United States Consul General to Zurich, Switzerland
- In office 1929–1932

Personal details
- Born: December 2, 1868 Jefferson County, Arkansas, US
- Died: April 29, 1938 (aged 69) Flat Rock, Henderson County, North Carolina, US
- Resting place: St. John in The Wilderness Cemetery, Flat Rock, North Carolina
- Spouse: Alethea (Aleta) Geddes
- Relations: Elizabeth Nelson Adams (grandniece) Julian Adams II (great grandnephew)
- Occupation: Diplomat

= Lewis Wardlaw Haskell =

American politician (1868–1938)

Lewis Wardlaw Haskell (December 2, 1868 – April 29, 1938) was an American diplomat, politician, and professor.

Haskell's parents were Major Langdon Cheves Haskell and Ella Coulter Wardlaw, both of South Carolina.
He was born in Pastoria, Jefferson County, Arkansas.
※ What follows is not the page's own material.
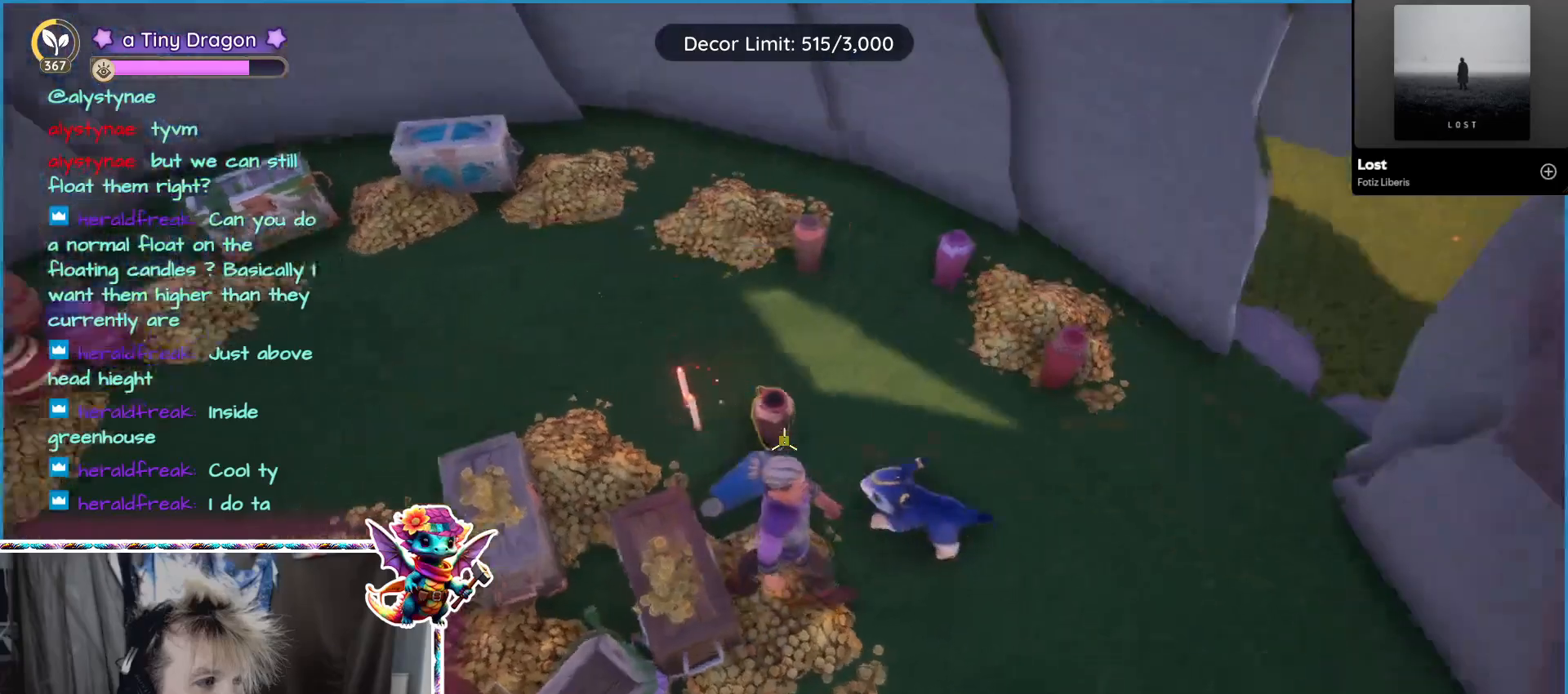
{"keys": ["d", "w"], "mouse": [], "events": [[300, "d", "down"], [500, "w", "down"]]}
Haskell graduated from The South Carolina Military Academy (The Citadel) in 1889. He attended Harvard University (Harvard Law School, class of 1895)
 and Georgetown University Law School.

Following law school, Haskell worked for the Department of the Interior in Washington, DC until 1901. He then returned to South Carolina to practice law, and was a member of the South Carolina House of Representatives from 1902 to 1906.

Haskell's diplomatic career with the United States Department of State took him across the globe.
He served as U.S. Consul to Salina Cruz, Mexico from 1910 to 1912. He then served as U.S. Consul to Hull, England from 1912 to 1913.

As World War I was looming, Haskell was sent to Belgrade, Serbia and served as U.S. Consul from 1913 to 1915.
Haskell then went to serve as U.S. Consul General to Geneva, Switzerland from 1915 to 1924. Haskell represented the United States at the opening session of the League of Nations in Geneva in 1920.

In 1924, Haskell was appointed U.S. Consul General to Algiers, Algeria (1924 to 1926), and finally U.S. Consul General in Zurich, Switzerland from 1929 to 1932.

In 1932, he received his Doctor of Laws from The Citadel, Charleston, South Carolina.

Haskell died at age 69 in Flat Rock, Henderson County, North Carolina in April 1938.